> [TO DO]: Look for the word "informazioni" in the entries and copy every line where it shows up.

[Opening ENTRIES PROVIDED section]

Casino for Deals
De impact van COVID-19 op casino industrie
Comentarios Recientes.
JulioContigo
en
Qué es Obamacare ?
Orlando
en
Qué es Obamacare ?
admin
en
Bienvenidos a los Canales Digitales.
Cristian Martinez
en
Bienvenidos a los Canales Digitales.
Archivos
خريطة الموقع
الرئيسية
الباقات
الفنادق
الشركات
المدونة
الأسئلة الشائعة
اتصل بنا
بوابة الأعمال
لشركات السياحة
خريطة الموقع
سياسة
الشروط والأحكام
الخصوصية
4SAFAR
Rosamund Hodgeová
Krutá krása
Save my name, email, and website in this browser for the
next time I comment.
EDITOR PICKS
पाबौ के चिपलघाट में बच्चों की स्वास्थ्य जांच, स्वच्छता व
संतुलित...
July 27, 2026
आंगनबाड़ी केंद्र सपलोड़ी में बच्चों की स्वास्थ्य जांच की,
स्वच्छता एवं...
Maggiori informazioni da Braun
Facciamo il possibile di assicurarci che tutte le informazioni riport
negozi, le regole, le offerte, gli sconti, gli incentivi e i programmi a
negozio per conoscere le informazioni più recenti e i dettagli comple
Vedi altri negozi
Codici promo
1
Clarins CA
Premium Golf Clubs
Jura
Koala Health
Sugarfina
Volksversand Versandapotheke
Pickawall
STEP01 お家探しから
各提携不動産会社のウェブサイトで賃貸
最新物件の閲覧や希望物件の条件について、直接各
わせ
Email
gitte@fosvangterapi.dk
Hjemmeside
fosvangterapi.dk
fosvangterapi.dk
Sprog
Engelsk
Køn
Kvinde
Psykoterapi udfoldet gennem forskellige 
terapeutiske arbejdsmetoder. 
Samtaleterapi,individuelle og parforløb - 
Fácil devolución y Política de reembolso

[Closing ENTRIES PROVIDED section]

> [REPLY TO THE TASK]:
Maggiori informazioni da Braun
Facciamo il possibile di assicurarci che tutte le informazioni riport
negozio per conoscere le informazioni più recenti e i dettagli comple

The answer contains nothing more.